Le gouren, une tradition moderne

"Martin Eugène Prosper, La lutte, estampe (eau-forte) » [extrait], dans Les Bretons, mœurs et coutumes, Paris, 1868. Coll. Musée départemental breton de Quimper

Auteur : Aurélie Épron / novembre 2016

Corps à corps dont l’histoire est marquée par des récits avérés ou mythiques, la lutte bretonne – ou gouren – constitue un pilier emblématique de la ludodiversité bretonne.

Origines du gouren ?

Le gouren – dont les origines sont attestées dès le Moyen Âge (voir notamment les travaux de Le Menn G., 1994 ; Jaouen G., 2005) – est présenté par ses adeptes comme un héritage celtique. Cette forme de lutte aurait traversé les siècles en changeant quelque peu mais en conservant certaines de ses spécificités : preuve d’une tradition vivante. La richesse de cette lutte réside alors dans sa capacité à faire évoluer ses rites et ses pratiques jusqu’au XXe siècle (Épron, 2008). Elle n’est alors pas seulement « ce dont on se souvient, […] la tradition elle-même, mais son laboratoire » (Nora P., 1984, p.
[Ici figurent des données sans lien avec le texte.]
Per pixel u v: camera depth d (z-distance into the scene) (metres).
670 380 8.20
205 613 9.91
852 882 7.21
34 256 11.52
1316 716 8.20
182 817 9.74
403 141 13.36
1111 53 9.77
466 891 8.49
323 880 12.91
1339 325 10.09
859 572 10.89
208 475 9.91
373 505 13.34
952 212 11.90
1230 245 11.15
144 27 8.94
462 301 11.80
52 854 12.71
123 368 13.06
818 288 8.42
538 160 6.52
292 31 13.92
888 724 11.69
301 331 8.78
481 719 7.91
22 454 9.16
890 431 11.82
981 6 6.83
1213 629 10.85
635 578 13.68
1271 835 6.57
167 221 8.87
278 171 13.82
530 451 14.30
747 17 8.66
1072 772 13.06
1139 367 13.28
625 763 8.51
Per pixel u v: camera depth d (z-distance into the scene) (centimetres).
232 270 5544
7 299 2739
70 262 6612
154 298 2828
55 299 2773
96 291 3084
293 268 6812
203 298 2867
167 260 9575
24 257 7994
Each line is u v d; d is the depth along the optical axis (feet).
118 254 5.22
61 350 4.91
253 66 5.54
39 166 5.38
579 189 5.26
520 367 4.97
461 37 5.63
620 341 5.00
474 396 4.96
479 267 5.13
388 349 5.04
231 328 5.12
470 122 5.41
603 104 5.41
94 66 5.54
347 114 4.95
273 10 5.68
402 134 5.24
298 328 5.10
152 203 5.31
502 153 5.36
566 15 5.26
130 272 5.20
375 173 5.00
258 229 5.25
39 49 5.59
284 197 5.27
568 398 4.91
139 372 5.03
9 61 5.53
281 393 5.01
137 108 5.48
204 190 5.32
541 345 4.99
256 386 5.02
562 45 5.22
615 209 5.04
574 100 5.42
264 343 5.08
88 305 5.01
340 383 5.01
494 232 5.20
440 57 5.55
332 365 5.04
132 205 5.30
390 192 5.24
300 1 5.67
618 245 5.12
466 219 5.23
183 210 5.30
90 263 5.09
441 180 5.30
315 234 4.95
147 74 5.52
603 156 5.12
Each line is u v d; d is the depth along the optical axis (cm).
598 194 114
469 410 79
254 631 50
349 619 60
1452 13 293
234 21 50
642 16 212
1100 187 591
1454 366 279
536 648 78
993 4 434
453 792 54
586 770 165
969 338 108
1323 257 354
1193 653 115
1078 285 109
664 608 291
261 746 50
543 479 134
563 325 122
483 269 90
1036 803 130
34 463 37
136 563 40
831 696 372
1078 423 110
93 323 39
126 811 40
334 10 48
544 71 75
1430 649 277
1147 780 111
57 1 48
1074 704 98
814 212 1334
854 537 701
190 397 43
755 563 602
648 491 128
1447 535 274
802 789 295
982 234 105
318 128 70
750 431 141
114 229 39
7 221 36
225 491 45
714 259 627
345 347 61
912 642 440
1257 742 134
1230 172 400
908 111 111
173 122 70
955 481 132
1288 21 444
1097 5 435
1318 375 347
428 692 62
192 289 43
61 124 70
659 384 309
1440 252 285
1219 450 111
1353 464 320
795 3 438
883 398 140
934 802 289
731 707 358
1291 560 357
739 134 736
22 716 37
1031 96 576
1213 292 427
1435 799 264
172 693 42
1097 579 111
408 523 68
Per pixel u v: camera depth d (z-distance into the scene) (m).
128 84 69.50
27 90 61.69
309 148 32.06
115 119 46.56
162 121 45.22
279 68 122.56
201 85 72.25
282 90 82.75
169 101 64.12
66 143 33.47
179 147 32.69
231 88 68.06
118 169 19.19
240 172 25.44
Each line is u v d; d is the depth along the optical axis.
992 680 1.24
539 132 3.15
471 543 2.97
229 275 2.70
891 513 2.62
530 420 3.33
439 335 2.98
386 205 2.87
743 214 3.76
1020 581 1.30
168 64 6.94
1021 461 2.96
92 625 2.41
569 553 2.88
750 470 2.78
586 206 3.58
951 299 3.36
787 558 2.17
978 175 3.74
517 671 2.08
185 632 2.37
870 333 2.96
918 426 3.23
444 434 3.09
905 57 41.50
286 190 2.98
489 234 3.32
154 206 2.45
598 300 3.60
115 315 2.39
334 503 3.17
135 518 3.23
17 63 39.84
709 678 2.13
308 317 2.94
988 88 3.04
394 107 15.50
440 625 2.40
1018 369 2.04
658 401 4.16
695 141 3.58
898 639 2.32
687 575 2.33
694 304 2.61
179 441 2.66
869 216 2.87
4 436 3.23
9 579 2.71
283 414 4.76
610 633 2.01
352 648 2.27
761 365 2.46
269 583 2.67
X).

Est fermement formulée, par les acteurs, l’hypothèse d’un métissage entre les apports des Bretons insulaires, fuyant l’invasion de leur territoire par les Saxons, les Angles et les Jutes, et un style armoricain du haut Moyen Âge – dont aucune trace n’a été dévoilée à ce jour –, lors des migrations, entre les IVe et VIe siècles, en Petite Bretagne, de peuplades du sud-ouest de la Grande-Bretagne (Cornwall et Devon).

Ces parentés celtiques sont confortées par le fait que des luttes qui se jouent uniquement debout – le combat ne se poursuit pas au sol – et à la ceinture – les saisies avec les mains sont autorisées uniquement au-dessus de la ceinture, celle-ci comprise – existent encore de nos jours dans d’autres régions celtiques que la Bretagne. La lutte de Cornouailles britannique est en effet une forme ressemblante.

Évolution de la popularité des luttes dans l’histoire

L’engouement pour les luttes martiales a régné dans toute la vieille Europe du Moyen Âge. Elles participaient à la préparation des troupes et de la chevalerie pour le combat au corps à corps. Au XVIe siècle, c’est l’une des principales activités physiques dans les cours royales ou seigneuriales. Ces luttes faisaient également figure de jeux et de préparation pour les joutes et les tournois. À la Renaissance, l’apparition des armes à feu et la modernisation des moyens de faire la guerre ont fait partiellement tomber ces exercices en désuétude dans les milieux privilégiés. Cependant leur tradition s’est maintenue dans les milieux populaires en tant que jeux, notamment dans des pays et régions de culture celtique. Ainsi, en France, à partir de la Révolution et suite au rejet des pratiques de l’Ancien Régime, ce sont plutôt des hommes de basse condition sociale qui s’adonnent aux luttes, pour le prestige mais aussi pour gagner de l’argent ou des prix en nature. Les luttes font alors partie intégrante des festivités et de cérémonies, qu’elles soient ou non religieuses : naissances, mariages, rites de passage, changements de saisons, moissons, etc. (Épron A. & Jaouen G., 2010).